Wed, 05/22/2024 2:50pm

A story:

One Friday night, a man walked into a bar in Harvard Square. He looked around and approached a target:

Man: Do you know that the expected value of a sum is the sum of the expected values?

Target: If and only if the variables are independently and identically distributed, and I am with someone.

Brian Leibowitz

Tue, 06/04/2024 12:24am

I still have the girlfriend (now also wife) that I found in 54-100 during an LSC movie almost 40 years ago.

Jeffrey Vandegrift

Tue, 06/04/2024 12:18pm

When I arrived at MIT in '74 MIT the news was full of articles about the late Vannevar Bush.
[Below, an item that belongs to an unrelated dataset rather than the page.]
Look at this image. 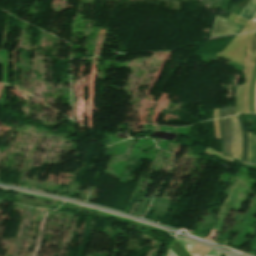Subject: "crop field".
<instances>
[{"label":"crop field","instance_id":"cbeb9de0","mask_svg":"<svg viewBox=\"0 0 256 256\" xmlns=\"http://www.w3.org/2000/svg\"><path fill=\"white\" fill-rule=\"evenodd\" d=\"M253 21H256V16L254 17Z\"/></svg>","mask_w":256,"mask_h":256},{"label":"crop field","instance_id":"8a807250","mask_svg":"<svg viewBox=\"0 0 256 256\" xmlns=\"http://www.w3.org/2000/svg\"><path fill=\"white\" fill-rule=\"evenodd\" d=\"M242 26L216 16L213 30L210 36H223L227 34L240 33Z\"/></svg>","mask_w":256,"mask_h":256},{"label":"crop field","instance_id":"412701ff","mask_svg":"<svg viewBox=\"0 0 256 256\" xmlns=\"http://www.w3.org/2000/svg\"><path fill=\"white\" fill-rule=\"evenodd\" d=\"M224 120V129H225V154L231 156V132L228 118Z\"/></svg>","mask_w":256,"mask_h":256},{"label":"crop field","instance_id":"22f410ed","mask_svg":"<svg viewBox=\"0 0 256 256\" xmlns=\"http://www.w3.org/2000/svg\"><path fill=\"white\" fill-rule=\"evenodd\" d=\"M220 256H225V254L221 253Z\"/></svg>","mask_w":256,"mask_h":256},{"label":"crop field","instance_id":"f4fd0767","mask_svg":"<svg viewBox=\"0 0 256 256\" xmlns=\"http://www.w3.org/2000/svg\"><path fill=\"white\" fill-rule=\"evenodd\" d=\"M249 141H250V149H249L248 163L256 164V136L250 132H249Z\"/></svg>","mask_w":256,"mask_h":256},{"label":"crop field","instance_id":"3316defc","mask_svg":"<svg viewBox=\"0 0 256 256\" xmlns=\"http://www.w3.org/2000/svg\"><path fill=\"white\" fill-rule=\"evenodd\" d=\"M251 54L256 55V32L254 33V36H253V39H252Z\"/></svg>","mask_w":256,"mask_h":256},{"label":"crop field","instance_id":"dd49c442","mask_svg":"<svg viewBox=\"0 0 256 256\" xmlns=\"http://www.w3.org/2000/svg\"><path fill=\"white\" fill-rule=\"evenodd\" d=\"M256 14V0H250L247 6L244 8L240 17L247 18L252 20L254 15Z\"/></svg>","mask_w":256,"mask_h":256},{"label":"crop field","instance_id":"d8731c3e","mask_svg":"<svg viewBox=\"0 0 256 256\" xmlns=\"http://www.w3.org/2000/svg\"><path fill=\"white\" fill-rule=\"evenodd\" d=\"M233 114H234L233 107L219 110V118L229 116V115H233Z\"/></svg>","mask_w":256,"mask_h":256},{"label":"crop field","instance_id":"e52e79f7","mask_svg":"<svg viewBox=\"0 0 256 256\" xmlns=\"http://www.w3.org/2000/svg\"><path fill=\"white\" fill-rule=\"evenodd\" d=\"M177 240L183 245V247L189 252L195 245L196 243H193L188 240L180 239L177 238Z\"/></svg>","mask_w":256,"mask_h":256},{"label":"crop field","instance_id":"ac0d7876","mask_svg":"<svg viewBox=\"0 0 256 256\" xmlns=\"http://www.w3.org/2000/svg\"><path fill=\"white\" fill-rule=\"evenodd\" d=\"M232 129V157L240 160L241 136L238 129L236 117H229Z\"/></svg>","mask_w":256,"mask_h":256},{"label":"crop field","instance_id":"5142ce71","mask_svg":"<svg viewBox=\"0 0 256 256\" xmlns=\"http://www.w3.org/2000/svg\"><path fill=\"white\" fill-rule=\"evenodd\" d=\"M256 63V62H255Z\"/></svg>","mask_w":256,"mask_h":256},{"label":"crop field","instance_id":"5a996713","mask_svg":"<svg viewBox=\"0 0 256 256\" xmlns=\"http://www.w3.org/2000/svg\"><path fill=\"white\" fill-rule=\"evenodd\" d=\"M220 133H221V152L224 153V129H223V121L219 120Z\"/></svg>","mask_w":256,"mask_h":256},{"label":"crop field","instance_id":"34b2d1b8","mask_svg":"<svg viewBox=\"0 0 256 256\" xmlns=\"http://www.w3.org/2000/svg\"><path fill=\"white\" fill-rule=\"evenodd\" d=\"M237 117L239 129L241 132L242 136V153H241V161L247 163V158H248V149H249V141H248V133L247 130H244L243 124L240 120L239 116Z\"/></svg>","mask_w":256,"mask_h":256},{"label":"crop field","instance_id":"d1516ede","mask_svg":"<svg viewBox=\"0 0 256 256\" xmlns=\"http://www.w3.org/2000/svg\"><path fill=\"white\" fill-rule=\"evenodd\" d=\"M255 105H256V88H255Z\"/></svg>","mask_w":256,"mask_h":256},{"label":"crop field","instance_id":"28ad6ade","mask_svg":"<svg viewBox=\"0 0 256 256\" xmlns=\"http://www.w3.org/2000/svg\"><path fill=\"white\" fill-rule=\"evenodd\" d=\"M220 252L210 249L205 256H219Z\"/></svg>","mask_w":256,"mask_h":256}]
</instances>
As an off-campus student I needed furniture and headed over to The Technology Matrons of MIT. They pointed me to a collection of identical desks, small but usable. $15 later I was populating my new desk. As I pulled the center drawer all the way out for the first time I found a carved inscription
--------------------
V.BUSH
'10
--------------------
The ' character had a mirror image C shape to it.

Given that Bush was at Tufts in '10... my theory continues to be that the collection of desks originated at Tufts. After a basement flood I kept the drawer and ditched the rest and a few years later I cut out a roughly 5x8 section of the drawer and keep it prominently displayed on my desk.

Erik Anderson

Mon, 07/15/2024 11:52pm

The Brass Rat is obvious, but one keepsake I enjoy from time to time is a set of pledge booklets published by the DUs 1965-1969. These were the primary recruiting tools before Rush Week, which happened the week before classes began. Recall that back then Freshmen rushed directly into living in the houses. These booklets portrayed life at the fraternity the way we wanted everyone to remember it, and there are a ton of memories in them, as well as the obligatory cover picture with all the members, to help remember not only my Class of '69 pledge brothers, but all the guys in the three classes before and the three classes that came after us. The Delta Upsilon chapter is long-gone from 526 Beacon St., but the '69 guys still get together, now even more often than every five years in Cambridge.